Michigan Lake Shore Railroad

Overview
- Locale: Michigan, United States
- Dates of operation: 1869–1878
- Predecessor: Allegan and Holland Railroad, Muskegon and Ferrysburg Railroad
- Successor: Grand Haven Railroad (1878–1881), Chicago and West Michigan Railroad (1881)

Technical
- Length: 57.5 miles (92.5 km)

= Michigan Lake Shore Railroad =

Railroad in Michigan

The Michigan Lake Shore Railroad (MLS) is a defunct railroad company which operated in the state of Michigan between 1869 and 1878 and was known as the Grand Haven Railroad until 1881.
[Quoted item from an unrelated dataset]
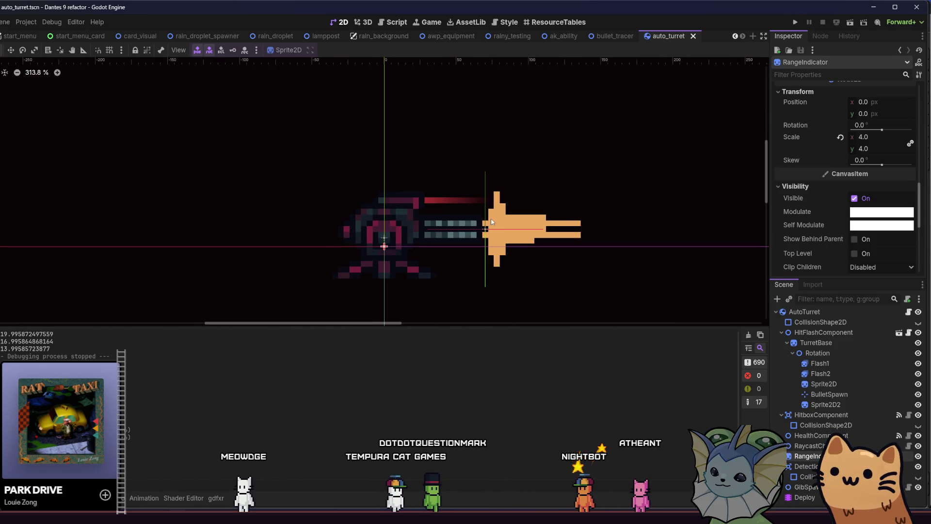
pyautogui.scroll(5, 815, 155)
The MLS was formed on October 13, 1869, by the consolidation of the Allegan and Holland Railroad and the Muskegon and Ferrysburg Railroad. The A&H was organized on July 29, 1868; the M&F on January 22, 1869. By July 1, 1870, a 57.5 mi line which linked Allegan to Muskegon on the coast of Lake Michigan finished construction.

The company carried mostly lumber and had difficulty turning a profit; in 1872 it entered receivership. On October 1, 1878, it was reorganized as the Grand Haven Railroad, which operated the road for another three years until it was consolidated into the Chicago and West Michigan Railroad.